-- EXERCISE --
Everything from the line containing "Export, 2000/4- 6.: -10 -> -7" through the line containing "Import, 2001/4- 6.: 5.1 -> 1.5" should be repeated exactly, and nothing else from the data.

::: INPUT FOR THIS TASK :::

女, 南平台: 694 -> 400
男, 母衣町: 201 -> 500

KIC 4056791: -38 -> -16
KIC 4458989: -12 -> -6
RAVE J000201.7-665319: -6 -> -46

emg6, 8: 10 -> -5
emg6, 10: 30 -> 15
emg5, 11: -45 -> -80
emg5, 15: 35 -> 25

:::
::: INPUT FOR THIS TASK :::

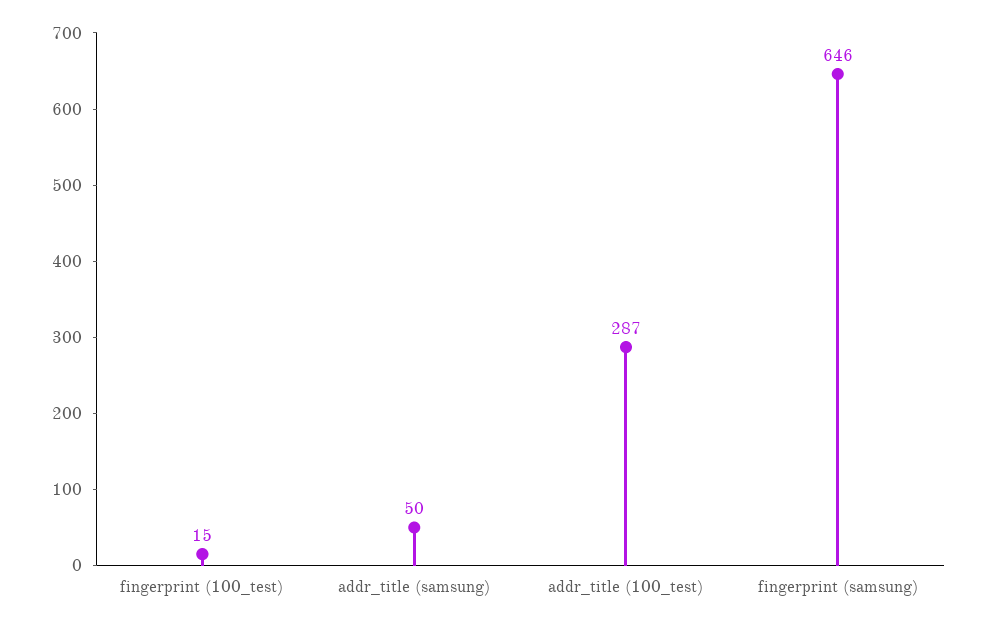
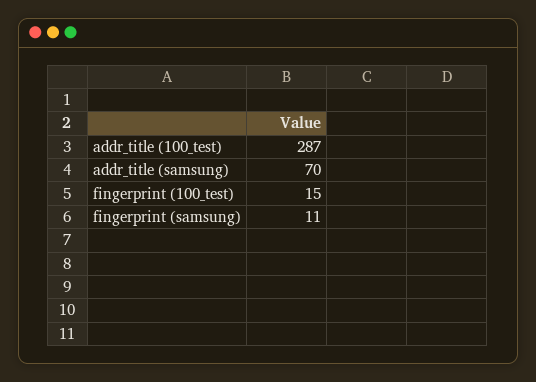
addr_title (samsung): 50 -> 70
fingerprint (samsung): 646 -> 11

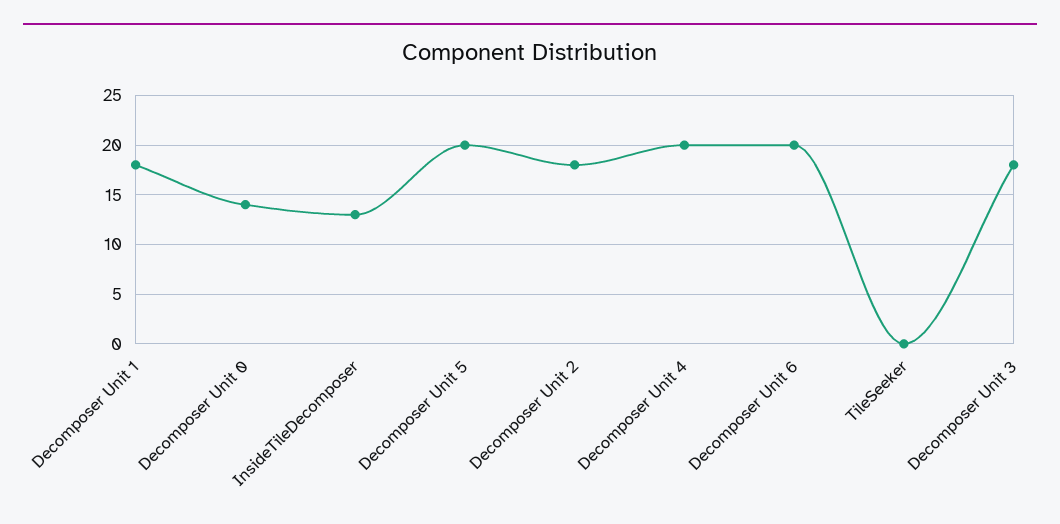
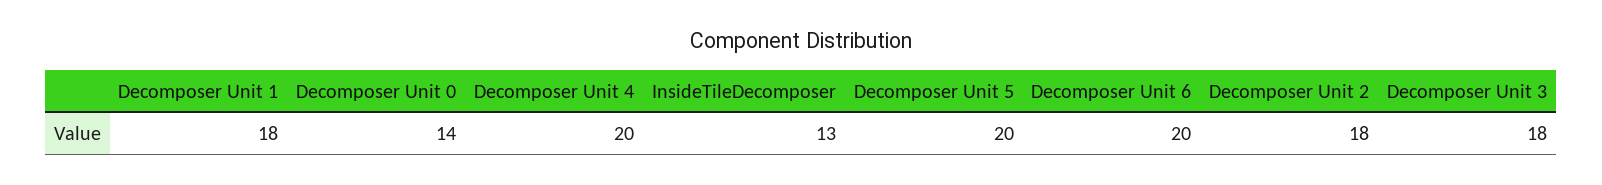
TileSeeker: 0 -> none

:::
::: INPUT FOR THIS TASK :::

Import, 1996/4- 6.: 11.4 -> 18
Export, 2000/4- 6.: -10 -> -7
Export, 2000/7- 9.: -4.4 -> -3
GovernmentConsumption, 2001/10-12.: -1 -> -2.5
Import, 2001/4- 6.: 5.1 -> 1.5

:::

-- RESPONSE BOX --
Export, 2000/4- 6.: -10 -> -7
Export, 2000/7- 9.: -4.4 -> -3
GovernmentConsumption, 2001/10-12.: -1 -> -2.5
Import, 2001/4- 6.: 5.1 -> 1.5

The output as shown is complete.